RECORDS TO USE:

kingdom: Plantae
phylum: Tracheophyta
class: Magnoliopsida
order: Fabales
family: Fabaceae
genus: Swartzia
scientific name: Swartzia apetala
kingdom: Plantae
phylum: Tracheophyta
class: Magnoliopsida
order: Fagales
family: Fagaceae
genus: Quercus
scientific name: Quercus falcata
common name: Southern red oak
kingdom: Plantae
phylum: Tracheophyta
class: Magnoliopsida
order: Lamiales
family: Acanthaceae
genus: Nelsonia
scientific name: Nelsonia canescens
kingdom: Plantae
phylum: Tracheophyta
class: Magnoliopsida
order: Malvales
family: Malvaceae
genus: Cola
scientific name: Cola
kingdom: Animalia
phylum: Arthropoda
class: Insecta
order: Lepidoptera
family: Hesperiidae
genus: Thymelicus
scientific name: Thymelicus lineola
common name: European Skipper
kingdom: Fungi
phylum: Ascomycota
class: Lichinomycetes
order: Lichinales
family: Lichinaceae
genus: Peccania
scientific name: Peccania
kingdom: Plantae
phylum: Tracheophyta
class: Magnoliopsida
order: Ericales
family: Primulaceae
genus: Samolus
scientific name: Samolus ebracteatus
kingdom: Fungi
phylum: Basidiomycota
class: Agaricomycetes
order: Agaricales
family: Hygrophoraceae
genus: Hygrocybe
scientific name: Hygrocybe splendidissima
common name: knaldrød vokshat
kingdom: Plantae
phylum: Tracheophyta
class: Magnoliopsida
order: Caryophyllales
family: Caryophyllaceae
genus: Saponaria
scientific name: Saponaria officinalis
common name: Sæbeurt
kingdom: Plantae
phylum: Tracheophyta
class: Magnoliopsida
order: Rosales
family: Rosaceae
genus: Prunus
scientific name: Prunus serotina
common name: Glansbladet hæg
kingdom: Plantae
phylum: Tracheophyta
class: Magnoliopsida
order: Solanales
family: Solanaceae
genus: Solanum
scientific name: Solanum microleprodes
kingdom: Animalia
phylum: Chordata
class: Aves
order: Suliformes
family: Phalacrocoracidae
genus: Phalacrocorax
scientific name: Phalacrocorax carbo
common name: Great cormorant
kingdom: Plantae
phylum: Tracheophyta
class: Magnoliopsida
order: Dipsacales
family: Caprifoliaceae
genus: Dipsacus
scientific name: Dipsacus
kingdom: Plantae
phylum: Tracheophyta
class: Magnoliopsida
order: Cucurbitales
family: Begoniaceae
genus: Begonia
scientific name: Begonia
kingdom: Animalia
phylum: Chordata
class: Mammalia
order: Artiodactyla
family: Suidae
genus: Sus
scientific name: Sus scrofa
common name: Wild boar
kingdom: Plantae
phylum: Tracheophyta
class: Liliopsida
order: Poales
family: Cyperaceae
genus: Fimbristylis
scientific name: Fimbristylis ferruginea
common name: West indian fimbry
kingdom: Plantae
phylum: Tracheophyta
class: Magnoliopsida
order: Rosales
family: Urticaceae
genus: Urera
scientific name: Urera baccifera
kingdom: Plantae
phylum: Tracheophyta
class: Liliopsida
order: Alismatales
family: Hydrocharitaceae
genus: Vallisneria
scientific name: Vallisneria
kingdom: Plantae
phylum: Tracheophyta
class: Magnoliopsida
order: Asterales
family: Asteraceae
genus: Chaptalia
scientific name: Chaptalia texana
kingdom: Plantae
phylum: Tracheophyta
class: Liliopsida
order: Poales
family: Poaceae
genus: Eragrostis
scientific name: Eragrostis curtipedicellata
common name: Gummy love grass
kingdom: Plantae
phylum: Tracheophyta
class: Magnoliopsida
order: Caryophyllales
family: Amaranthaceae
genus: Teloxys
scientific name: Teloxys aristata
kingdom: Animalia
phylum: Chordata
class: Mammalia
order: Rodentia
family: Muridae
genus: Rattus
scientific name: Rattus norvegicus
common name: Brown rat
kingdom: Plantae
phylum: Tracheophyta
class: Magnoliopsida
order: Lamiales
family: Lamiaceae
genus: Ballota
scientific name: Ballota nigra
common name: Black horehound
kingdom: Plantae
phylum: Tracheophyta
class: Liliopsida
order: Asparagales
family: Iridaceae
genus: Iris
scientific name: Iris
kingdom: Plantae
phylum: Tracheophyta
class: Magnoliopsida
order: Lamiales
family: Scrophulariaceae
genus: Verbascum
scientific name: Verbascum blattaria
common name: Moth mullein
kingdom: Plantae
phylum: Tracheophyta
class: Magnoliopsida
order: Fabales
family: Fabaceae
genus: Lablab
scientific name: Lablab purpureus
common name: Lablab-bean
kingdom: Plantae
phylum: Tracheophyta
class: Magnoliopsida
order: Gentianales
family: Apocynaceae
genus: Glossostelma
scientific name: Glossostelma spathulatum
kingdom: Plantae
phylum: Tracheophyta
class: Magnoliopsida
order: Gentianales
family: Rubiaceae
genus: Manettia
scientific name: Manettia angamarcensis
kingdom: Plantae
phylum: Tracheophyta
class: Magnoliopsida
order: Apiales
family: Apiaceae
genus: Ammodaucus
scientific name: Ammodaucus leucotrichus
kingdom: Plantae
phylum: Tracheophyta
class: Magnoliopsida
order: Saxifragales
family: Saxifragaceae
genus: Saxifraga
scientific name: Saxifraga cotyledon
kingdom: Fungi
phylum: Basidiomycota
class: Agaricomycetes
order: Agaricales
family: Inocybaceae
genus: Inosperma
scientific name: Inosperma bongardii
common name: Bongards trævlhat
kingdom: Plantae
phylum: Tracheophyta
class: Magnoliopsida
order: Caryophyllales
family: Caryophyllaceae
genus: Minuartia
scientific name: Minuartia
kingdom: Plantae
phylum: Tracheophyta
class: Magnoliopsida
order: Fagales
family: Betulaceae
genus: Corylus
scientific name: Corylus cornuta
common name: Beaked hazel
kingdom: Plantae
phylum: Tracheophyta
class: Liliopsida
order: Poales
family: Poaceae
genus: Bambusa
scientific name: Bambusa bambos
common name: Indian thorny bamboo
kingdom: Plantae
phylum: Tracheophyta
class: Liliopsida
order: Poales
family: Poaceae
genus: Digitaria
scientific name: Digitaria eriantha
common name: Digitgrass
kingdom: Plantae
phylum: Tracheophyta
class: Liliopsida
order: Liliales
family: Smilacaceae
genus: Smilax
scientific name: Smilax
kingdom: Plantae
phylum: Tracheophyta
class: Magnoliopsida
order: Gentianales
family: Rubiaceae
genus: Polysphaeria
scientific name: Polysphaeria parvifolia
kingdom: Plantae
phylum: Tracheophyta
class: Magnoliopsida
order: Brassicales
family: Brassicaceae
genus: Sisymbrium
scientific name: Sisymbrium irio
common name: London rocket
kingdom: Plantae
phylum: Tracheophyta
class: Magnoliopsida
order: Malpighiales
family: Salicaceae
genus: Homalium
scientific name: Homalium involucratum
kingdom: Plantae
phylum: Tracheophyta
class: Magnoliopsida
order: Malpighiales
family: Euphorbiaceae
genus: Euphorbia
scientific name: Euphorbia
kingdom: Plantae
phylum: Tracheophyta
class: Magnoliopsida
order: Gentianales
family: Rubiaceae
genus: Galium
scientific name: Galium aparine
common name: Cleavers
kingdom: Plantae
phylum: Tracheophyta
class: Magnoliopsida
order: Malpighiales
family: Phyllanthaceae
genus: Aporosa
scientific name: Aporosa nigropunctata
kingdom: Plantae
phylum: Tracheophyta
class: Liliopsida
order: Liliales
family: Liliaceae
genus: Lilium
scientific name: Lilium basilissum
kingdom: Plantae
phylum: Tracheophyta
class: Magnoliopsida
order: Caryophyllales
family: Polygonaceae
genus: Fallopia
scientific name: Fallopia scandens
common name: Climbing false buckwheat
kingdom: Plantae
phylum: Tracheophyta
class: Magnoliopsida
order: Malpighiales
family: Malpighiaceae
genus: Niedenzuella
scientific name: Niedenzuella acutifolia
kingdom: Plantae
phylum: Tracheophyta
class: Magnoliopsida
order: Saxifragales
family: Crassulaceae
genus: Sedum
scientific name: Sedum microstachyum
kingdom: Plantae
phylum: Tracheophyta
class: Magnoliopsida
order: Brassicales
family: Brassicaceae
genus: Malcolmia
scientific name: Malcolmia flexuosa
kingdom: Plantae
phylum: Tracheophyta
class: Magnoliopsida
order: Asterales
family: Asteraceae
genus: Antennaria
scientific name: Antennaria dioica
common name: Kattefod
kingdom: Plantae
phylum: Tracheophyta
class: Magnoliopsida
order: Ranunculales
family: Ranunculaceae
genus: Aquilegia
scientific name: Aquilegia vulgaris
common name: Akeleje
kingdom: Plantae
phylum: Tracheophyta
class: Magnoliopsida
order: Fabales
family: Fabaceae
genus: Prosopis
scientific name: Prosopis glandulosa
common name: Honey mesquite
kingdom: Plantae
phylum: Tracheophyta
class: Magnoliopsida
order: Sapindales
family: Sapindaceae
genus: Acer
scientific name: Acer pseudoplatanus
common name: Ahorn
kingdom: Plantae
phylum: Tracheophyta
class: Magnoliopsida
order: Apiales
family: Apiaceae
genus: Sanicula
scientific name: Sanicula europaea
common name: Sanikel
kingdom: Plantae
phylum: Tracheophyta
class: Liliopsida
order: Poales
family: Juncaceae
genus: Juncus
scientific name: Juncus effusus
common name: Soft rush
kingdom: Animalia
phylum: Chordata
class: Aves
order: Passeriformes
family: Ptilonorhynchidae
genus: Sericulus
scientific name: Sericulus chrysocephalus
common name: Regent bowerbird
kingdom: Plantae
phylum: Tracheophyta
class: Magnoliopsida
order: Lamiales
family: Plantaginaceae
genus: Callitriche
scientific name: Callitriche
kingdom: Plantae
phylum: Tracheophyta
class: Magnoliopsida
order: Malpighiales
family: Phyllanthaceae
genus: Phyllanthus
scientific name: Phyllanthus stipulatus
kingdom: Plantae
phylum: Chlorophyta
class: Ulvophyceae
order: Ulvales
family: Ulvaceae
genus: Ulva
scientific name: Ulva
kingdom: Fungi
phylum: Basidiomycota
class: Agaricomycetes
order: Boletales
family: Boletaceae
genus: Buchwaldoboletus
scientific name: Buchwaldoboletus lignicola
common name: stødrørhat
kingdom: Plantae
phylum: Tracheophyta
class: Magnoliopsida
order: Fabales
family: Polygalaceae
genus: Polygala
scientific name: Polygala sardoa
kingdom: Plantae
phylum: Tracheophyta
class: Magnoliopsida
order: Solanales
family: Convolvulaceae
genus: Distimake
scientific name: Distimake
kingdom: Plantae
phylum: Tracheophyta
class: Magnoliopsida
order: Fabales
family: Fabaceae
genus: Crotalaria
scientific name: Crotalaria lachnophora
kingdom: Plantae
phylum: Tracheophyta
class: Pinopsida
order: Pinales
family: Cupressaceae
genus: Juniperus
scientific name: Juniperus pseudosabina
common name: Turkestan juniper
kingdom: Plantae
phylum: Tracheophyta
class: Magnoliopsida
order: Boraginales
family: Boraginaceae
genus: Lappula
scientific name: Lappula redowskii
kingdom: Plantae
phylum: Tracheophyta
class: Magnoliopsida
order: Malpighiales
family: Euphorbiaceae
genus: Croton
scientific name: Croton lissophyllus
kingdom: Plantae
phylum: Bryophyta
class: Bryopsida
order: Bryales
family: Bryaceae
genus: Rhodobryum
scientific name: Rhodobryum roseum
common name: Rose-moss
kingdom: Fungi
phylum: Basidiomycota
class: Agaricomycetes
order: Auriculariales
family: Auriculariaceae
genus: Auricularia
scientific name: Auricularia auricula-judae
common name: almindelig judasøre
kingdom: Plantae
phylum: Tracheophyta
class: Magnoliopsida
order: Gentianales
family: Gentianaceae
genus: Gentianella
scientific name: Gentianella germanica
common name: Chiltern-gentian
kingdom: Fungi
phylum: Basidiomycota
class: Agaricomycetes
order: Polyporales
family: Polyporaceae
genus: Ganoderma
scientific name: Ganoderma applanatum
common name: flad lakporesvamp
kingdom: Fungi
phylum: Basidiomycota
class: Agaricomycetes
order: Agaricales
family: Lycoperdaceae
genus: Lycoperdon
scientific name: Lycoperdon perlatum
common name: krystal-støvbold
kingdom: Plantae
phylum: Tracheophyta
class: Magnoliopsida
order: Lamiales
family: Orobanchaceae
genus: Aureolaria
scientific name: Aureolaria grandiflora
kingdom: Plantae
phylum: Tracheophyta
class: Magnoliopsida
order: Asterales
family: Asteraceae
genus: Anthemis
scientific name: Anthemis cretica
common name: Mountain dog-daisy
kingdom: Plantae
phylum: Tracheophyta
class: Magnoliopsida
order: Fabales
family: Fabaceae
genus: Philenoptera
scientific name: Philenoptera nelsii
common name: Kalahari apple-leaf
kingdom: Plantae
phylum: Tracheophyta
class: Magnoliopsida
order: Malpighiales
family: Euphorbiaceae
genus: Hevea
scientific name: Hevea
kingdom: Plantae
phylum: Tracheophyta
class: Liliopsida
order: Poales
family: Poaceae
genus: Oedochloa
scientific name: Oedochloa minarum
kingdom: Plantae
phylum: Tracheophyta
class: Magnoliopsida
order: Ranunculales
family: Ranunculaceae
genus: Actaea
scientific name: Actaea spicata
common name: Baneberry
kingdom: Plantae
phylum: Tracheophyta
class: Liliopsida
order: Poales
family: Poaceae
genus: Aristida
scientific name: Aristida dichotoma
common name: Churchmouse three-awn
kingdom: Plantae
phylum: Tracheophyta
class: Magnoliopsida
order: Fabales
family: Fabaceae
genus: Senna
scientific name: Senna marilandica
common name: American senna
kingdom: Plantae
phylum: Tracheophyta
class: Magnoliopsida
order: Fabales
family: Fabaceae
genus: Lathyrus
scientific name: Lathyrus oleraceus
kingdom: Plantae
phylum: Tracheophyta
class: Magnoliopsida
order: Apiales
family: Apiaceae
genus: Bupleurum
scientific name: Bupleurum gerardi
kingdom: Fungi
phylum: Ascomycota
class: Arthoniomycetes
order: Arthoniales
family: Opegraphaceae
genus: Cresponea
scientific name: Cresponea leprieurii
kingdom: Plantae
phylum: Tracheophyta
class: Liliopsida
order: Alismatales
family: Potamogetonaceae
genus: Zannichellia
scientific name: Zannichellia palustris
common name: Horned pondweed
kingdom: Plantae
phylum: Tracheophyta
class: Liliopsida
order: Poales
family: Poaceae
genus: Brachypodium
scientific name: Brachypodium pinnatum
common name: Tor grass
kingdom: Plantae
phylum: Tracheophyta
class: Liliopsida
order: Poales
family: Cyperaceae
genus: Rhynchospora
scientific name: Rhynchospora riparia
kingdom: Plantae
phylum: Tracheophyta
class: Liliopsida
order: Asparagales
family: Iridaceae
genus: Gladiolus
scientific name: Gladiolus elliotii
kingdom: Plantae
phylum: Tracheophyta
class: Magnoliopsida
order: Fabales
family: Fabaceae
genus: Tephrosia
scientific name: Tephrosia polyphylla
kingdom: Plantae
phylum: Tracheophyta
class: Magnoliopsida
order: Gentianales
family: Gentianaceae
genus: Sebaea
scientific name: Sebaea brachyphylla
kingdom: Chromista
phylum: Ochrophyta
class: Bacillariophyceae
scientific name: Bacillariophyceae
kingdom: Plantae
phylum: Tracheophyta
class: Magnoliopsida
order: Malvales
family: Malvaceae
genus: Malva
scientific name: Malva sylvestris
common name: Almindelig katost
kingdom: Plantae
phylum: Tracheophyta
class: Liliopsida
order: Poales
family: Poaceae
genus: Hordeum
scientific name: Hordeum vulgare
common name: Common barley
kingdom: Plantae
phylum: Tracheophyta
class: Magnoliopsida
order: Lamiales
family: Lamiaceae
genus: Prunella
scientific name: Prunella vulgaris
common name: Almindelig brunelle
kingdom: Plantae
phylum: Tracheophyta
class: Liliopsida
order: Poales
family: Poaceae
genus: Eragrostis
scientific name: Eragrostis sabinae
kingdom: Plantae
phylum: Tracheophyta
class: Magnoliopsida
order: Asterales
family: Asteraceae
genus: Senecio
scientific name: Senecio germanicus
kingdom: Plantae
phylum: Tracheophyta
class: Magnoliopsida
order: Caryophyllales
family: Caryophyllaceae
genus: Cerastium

TASK: Copy the data again, starting at the line containing "genus: Crotalaria" and ending at the line containing "genus: Croton", with "scientific name" replaced by "binomial" and everything else unchanged.

RESULT BELOW:
genus: Crotalaria
binomial: Crotalaria lachnophora
kingdom: Plantae
phylum: Tracheophyta
class: Pinopsida
order: Pinales
family: Cupressaceae
genus: Juniperus
binomial: Juniperus pseudosabina
common name: Turkestan juniper
kingdom: Plantae
phylum: Tracheophyta
class: Magnoliopsida
order: Boraginales
family: Boraginaceae
genus: Lappula
binomial: Lappula redowskii
kingdom: Plantae
phylum: Tracheophyta
class: Magnoliopsida
order: Malpighiales
family: Euphorbiaceae
genus: Croton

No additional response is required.